*Exercise:*
Apart from the pictures, every part of the records below gets retyped exactly.

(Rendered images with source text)
┏━━
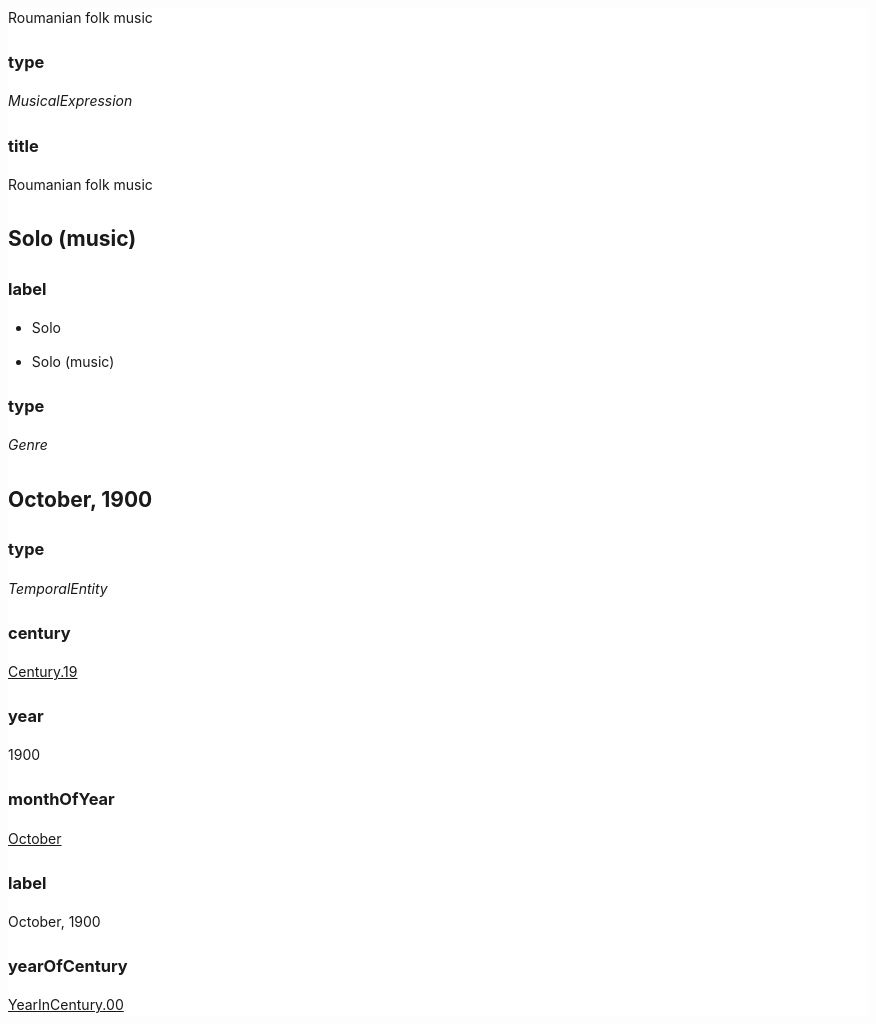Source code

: 
Roumanian folk music

### type


*MusicalExpression*

### title


Roumanian folk music

## Solo (music)

### label

 - Solo

 - Solo (music)

### type


*Genre*

## October, 1900

### type


*TemporalEntity*

### century


[Century.19](#Century.19)

### year


1900

### monthOfYear


[October](#October)

### label


October, 1900

### yearOfCentury


[YearInCentury.00](#YearInCentury.00)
┗━━
*Answer section:*
Source code

: 
Roumanian folk music

### type


*MusicalExpression*

### title


Roumanian folk music

## Solo (music)

### label

 - Solo

 - Solo (music)

### type


*Genre*

## October, 1900

### type


*TemporalEntity*

### century


[Century.19](#Century.19)

### year


1900

### monthOfYear


[October](#October)

### label


October, 1900

### yearOfCentury


[YearInCentury.00](#YearInCentury.00)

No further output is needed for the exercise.